Work request:
From the listing, collect all lines containing the word "pixels".

^^^^

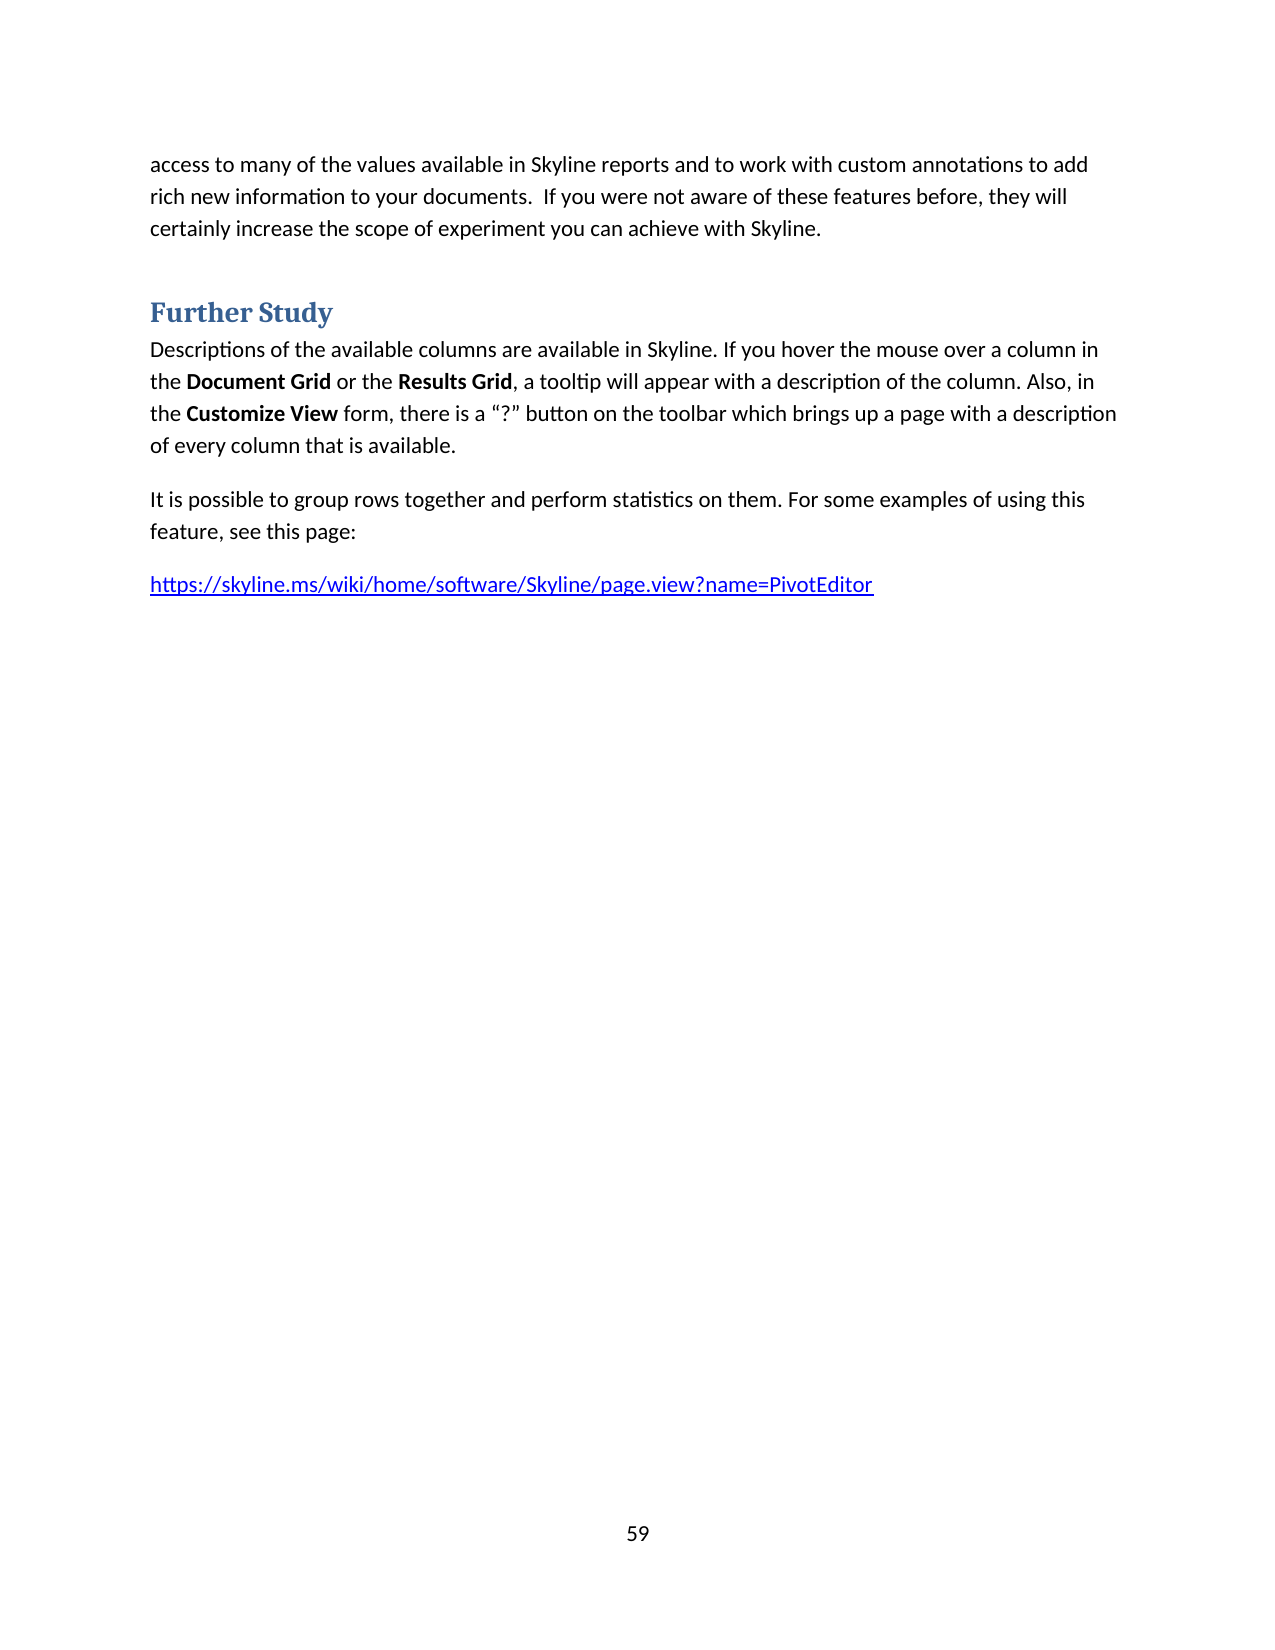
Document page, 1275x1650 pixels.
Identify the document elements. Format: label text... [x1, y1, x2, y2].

text Descriptions of the available columns are available in Skyline. If you hover the mouse over a column in the Document Grid or the Results Grid, a tooltip will appear with a description of the column. Also, in the Customize View form, there is a “?” button on the toolbar which brings up a page with a description of every column that is available. [150, 335, 1125, 460]
text https://skyline.ms/wiki/home/software/Skyline/page.view?name=PivotEditor [150, 570, 1125, 598]
subtitle Further Study [150, 297, 1125, 330]
text It is possible to group rows together and perform statistics on them. For some examples of using this feature, see this page: [150, 485, 1125, 545]
text This tutorial has introduced you to the flexible custom reports Skyline offers for accessing the rich set of values associated with your Skyline targeted proteomics documents. These reports offer a smooth path from data analysis within Skyline to more complex statistical analysis with Excel or custom programs in R, Matlab, Java or C++. You have learned about summary statistics available through these report templates, which can provide quick indicators of data quality. You can share your custom report templates with collaborators or as supplementary material in your publications, helping others to repeat your analyses with new data sets even from different instrumentation, taking full advantage of the Skyline multi-vendor support. Finally, you learned how to use the Skyline Results Grid to gain immediate access to many of the values available in Skyline reports and to work with custom annotations to add rich new information to your documents. If you were not aware of these features before, they will certainly increase the scope of experiment you can achieve with Skyline. [150, 150, 1125, 242]
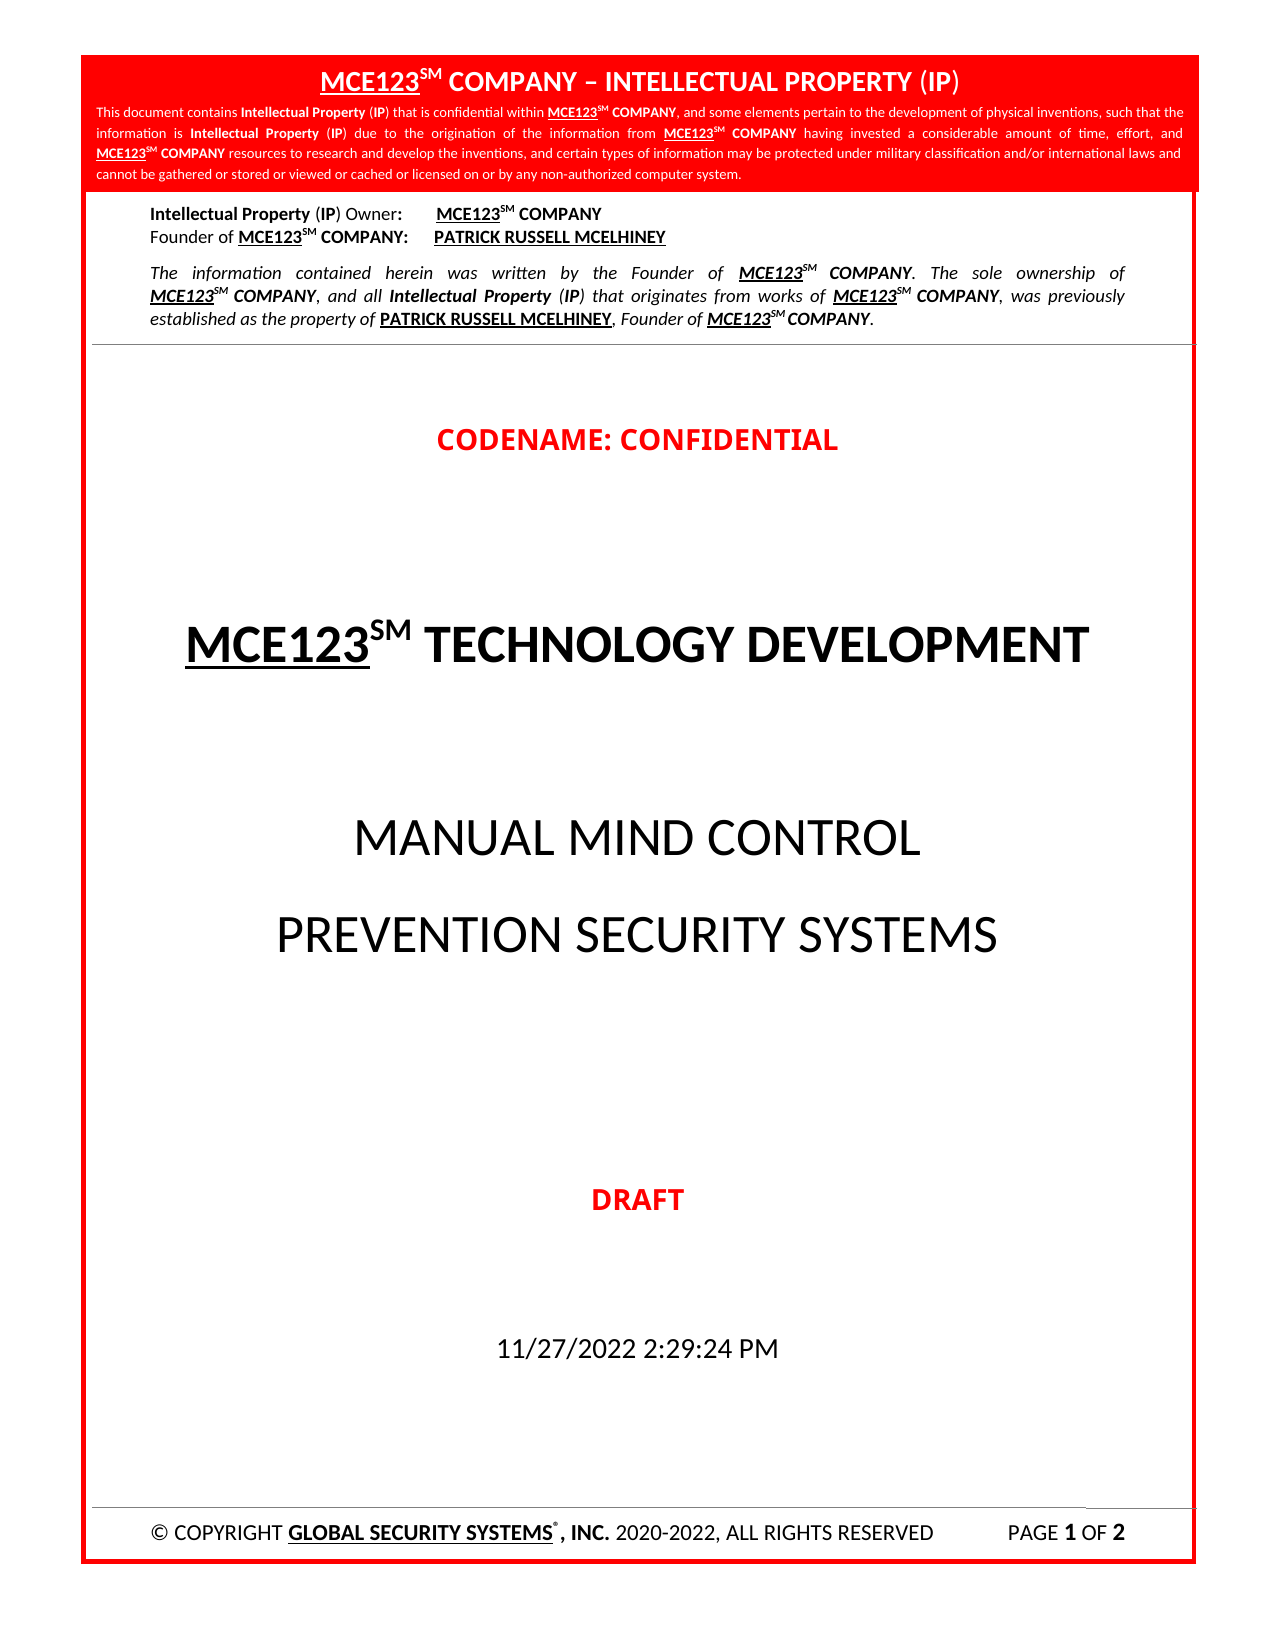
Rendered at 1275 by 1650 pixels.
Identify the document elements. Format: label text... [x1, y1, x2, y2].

text DRAFT [150, 1179, 1125, 1218]
text CODENAME: CONFIDENTIAL [150, 419, 1125, 459]
text MCE123SM TECHNOLOGY DEVELOPMENT [150, 609, 1125, 676]
text MANUAL MIND CONTROL [150, 803, 1125, 869]
text PREVENTION SECURITY SYSTEMS [150, 900, 1125, 966]
text 11/27/2022 2:29:24 PM [150, 1330, 1125, 1366]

^^^^

Your solution:
Document page, 1275x1650 pixels.
Rendered at 1275 by 1650 pixels.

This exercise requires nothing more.